Assignment:
Look through the entries for the string "right", and copy each line that holds it.

Provided records:
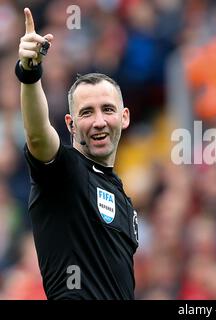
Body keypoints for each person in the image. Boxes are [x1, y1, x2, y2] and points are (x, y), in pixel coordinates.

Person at [15, 8, 139, 300]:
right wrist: (30, 73)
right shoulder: (64, 171)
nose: (98, 121)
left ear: (124, 117)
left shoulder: (123, 199)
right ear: (70, 124)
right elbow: (37, 134)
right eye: (86, 112)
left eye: (107, 109)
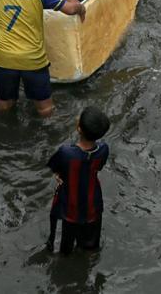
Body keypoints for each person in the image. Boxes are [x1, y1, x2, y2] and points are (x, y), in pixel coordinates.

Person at [47, 106, 111, 254]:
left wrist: (58, 174)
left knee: (65, 246)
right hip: (93, 205)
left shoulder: (66, 152)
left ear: (78, 129)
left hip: (70, 206)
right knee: (90, 244)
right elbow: (99, 166)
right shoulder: (104, 149)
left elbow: (55, 167)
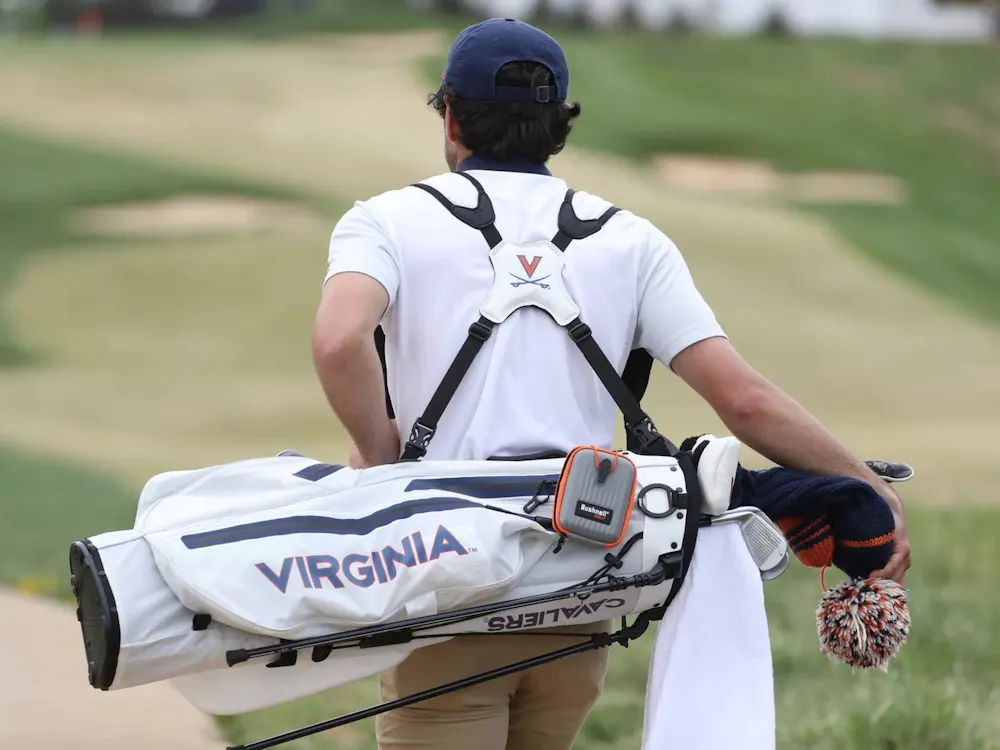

The answer:
right wrist: (30, 73)
right shoulder: (64, 171)
right ear: (70, 124)
right elbow: (37, 134)
right eye: (86, 112)
right hip: (93, 205)
right knee: (90, 244)
right elbow: (99, 166)
right shoulder: (104, 149)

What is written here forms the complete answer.